Problème: le chef d’état-major de l’armée, le général Ahmed Gaïd Salah, de facto le nouvel homme fort du pays, exige que la succession de M. Bouteflika se fasse dans le strict cadre de la Constitution.

Celle-ci prévoit que le président du Conseil de la Nation transmette le pouvoir avant l’expiration du délai de 90 jours à un nouveau chef de l’Etat élu lors d’une présidentielle.

Le mouvement de contestation réclame lui de sortir de ce cadre pour mettre sur pied des institutions de transition permettant d’engager des réformes profondes et d’organiser des élections libres.

Vers une « rupture » ?

En cas de retrait, de plus en plus probable, de M. Bensalah, ce serait son successeur à la tête du Conseil de la Nation qui prendrait l’intérim.

Mais « lui ou toute autre personne issue du Conseil de la Nation sera rejetée par la rue », avance Rachid Grim, enseignant en Sciences politiques à l’Institut supérieur de gestion et de planification (ISGP) d’Alger, interrogé par l’AFP.

Si la présidence de la chambre haute était laissée vacante, la Constitution charge alors de l’intérim le président du Conseil constitutionnel, M. Belaiz, autre personnalité honnie par les manifestants.
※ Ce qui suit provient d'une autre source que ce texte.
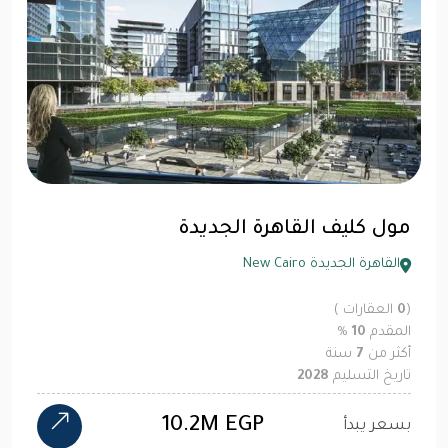
مول كليف القاهرة الجديدة
القاهرة الجديدة New Cairo
(
0
العقارات )
المقدم
10
%
أكثر من
7
سنة
تاريخ التسليم
2028
10.2M EGP
بسعر يبدأ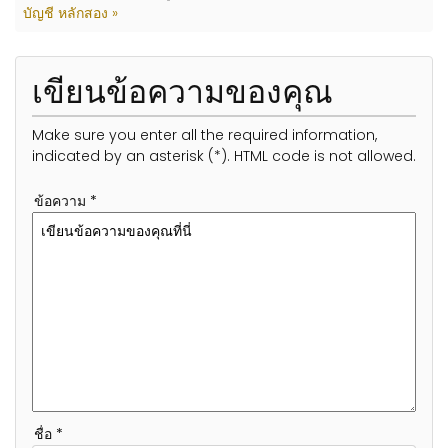
บัญชี หลักสอง »
เขียนข้อความของคุณ
Make sure you enter all the required information,
indicated by an asterisk (*). HTML code is not allowed.
ข้อความ *
ชื่อ *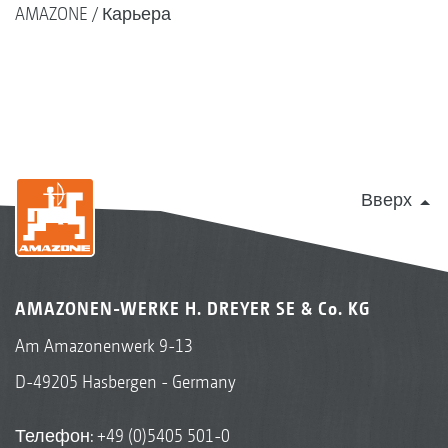
AMAZONE
Карьера
Вверх
AMAZONEN-WERKE H. DREYER SE & Co. KG
Am Amazonenwerk 9-13
D-49205 Hasbergen - Germany
Телефон:
+49 (0)5405 501-0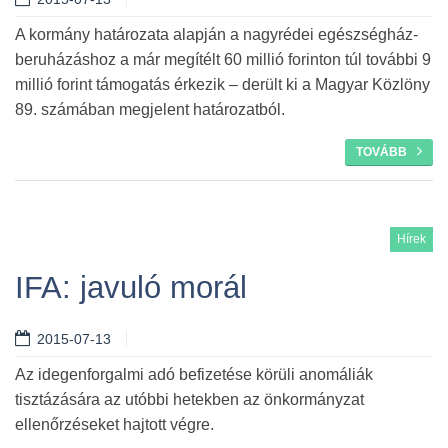
A kormány határozata alapján a nagyrédei egészségház-
beruházáshoz a már megítélt 60 millió forinton túl további 9
millió forint támogatás érkezik – derült ki a Magyar Közlöny
89. számában megjelent határozatból.
TOVÁBB
Hírek
IFA: javuló morál
2015-07-13
Az idegenforgalmi adó befizetése körüli anomáliák
tisztázására az utóbbi hetekben az önkormányzat
ellenőrzéseket hajtott végre.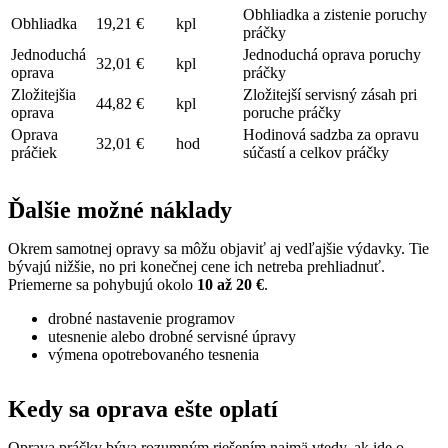
Obhliadka a zistenie poruchy
Obhliadka
19,21 €
kpl
práčky
Jednoduchá
Jednoduchá oprava poruchy
32,01 €
kpl
oprava
práčky
Zložitejšia
Zložitejší servisný zásah pri
44,82 €
kpl
oprava
poruche práčky
Oprava
Hodinová sadzba za opravu
32,01 €
hod
práčiek
súčastí a celkov práčky
Ďalšie možné náklady
Okrem samotnej opravy sa môžu objaviť aj vedľajšie výdavky. Tie
bývajú nižšie, no pri konečnej cene ich netreba prehliadnuť.
Priemerne sa pohybujú okolo
10 až 20 €
.
drobné nastavenie programov
utesnenie alebo drobné servisné úpravy
výmena opotrebovaného tesnenia
Kedy sa oprava ešte oplatí
Oprava práčky býva rozumným riešením najmä vtedy, ak ide o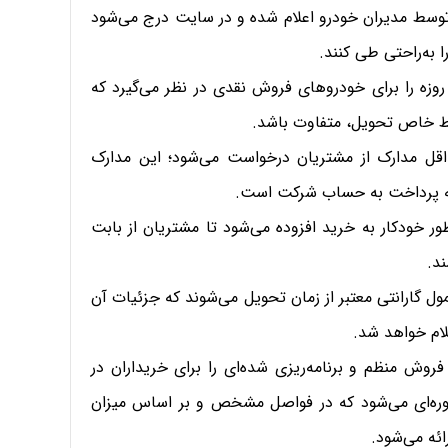
وسط مدیران خودرو اعلام شده و در سایت درج می‌شود
ا به‌راحتی طی کنند.
مان تحویل: مدیران خودرو معمولاً زمان تحویل 90 روزه را برای خودروهای فروش نقدی در نظر می‌گیرد که
یط خاص تحویل، متفاوت باشد.
حداقل مدارک از مشتریان درخواست می‌شود؛ این مدارک
له پرداخت به حساب شرکت است.
 خودکار به خرید افزوده می‌شود تا مشتریان از بابت
د.
ل گارانتی معتبر از زمان تحویل می‌شوند که جزئیات آن
لام خواهد شد.
وش منظم و برنامه‌ریزی شده‌ای را برای خریداران در
ره‌ای می‌شود که در فواصل مشخص و بر اساس میزان
ائه می‌شود.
« C’est là où il y a un vrai problème. L’armée tient à ce que cela (la transition) se fasse à l’intérieur de la Constitution et la rue veut que cela se fasse à l’extérieur de la Constitution. Si l’armée n’assouplit pas sa position, on va vers la rupture », s’inquiète M. Grim.

Al Moudjahid a évoqué une piste de compromis avec la création d' »une commission indépendante » qui serait chargée de tout le processus électoral.

Dans la rue mardi matin, des Algériens affichaient leur refus de M. Bensalah.

« Il doit démissionner, c’est la voix du peuple et le peuple doit avoir raison », déclarée à l’AFP Mourad, 50 ans, un entrepreneur qui va manifester le vendredi avec ses deux filles, âgées de six et neuf ans.

« Elles ne savent pas ce que c’est la démocratie (…) je veux leur inculquer ce qu’est la liberté », ajoute-t-il.

« On est en train de renaitre », lance de son côté Sofiane, 45 ans. « Bensalah n’a pas d’autre choix que la démission ».